> _What you will do_: Could you please transcribe the data exactly, without the pictures?

(Page images and extracted text)
+++++
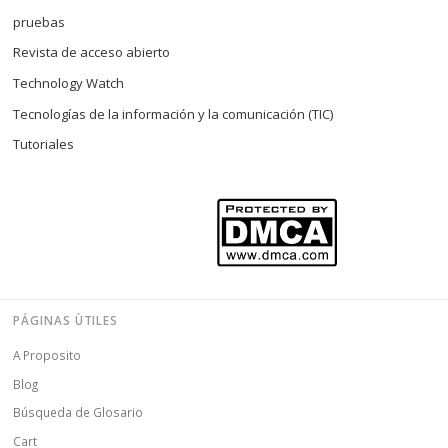
pruebas
Revista de acceso abierto
Technology Watch
Tecnologías de la información y la comunicación (TIC)
Tutoriales
PÁGINAS ÙTILES
A Proposito
Blog
Búsqueda de Glosario
Cart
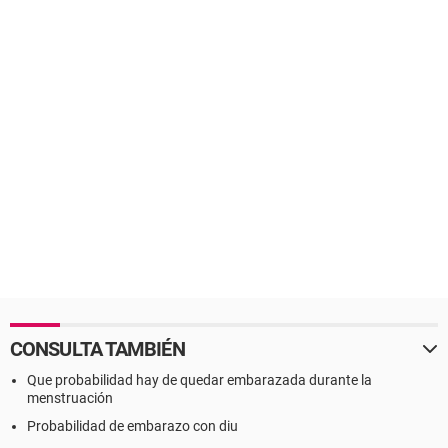
CONSULTA TAMBIÉN
Que probabilidad hay de quedar embarazada durante la
menstruación
Probabilidad de embarazo con diu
+++++
> _Result below_:
pruebas
Revista de acceso abierto
Technology Watch
Tecnologías de la información y la comunicación (TIC)
Tutoriales
PÁGINAS ÙTILES
A Proposito
Blog
Búsqueda de Glosario
Cart
CONSULTA TAMBIÉN
Que probabilidad hay de quedar embarazada durante la
menstruación
Probabilidad de embarazo con diu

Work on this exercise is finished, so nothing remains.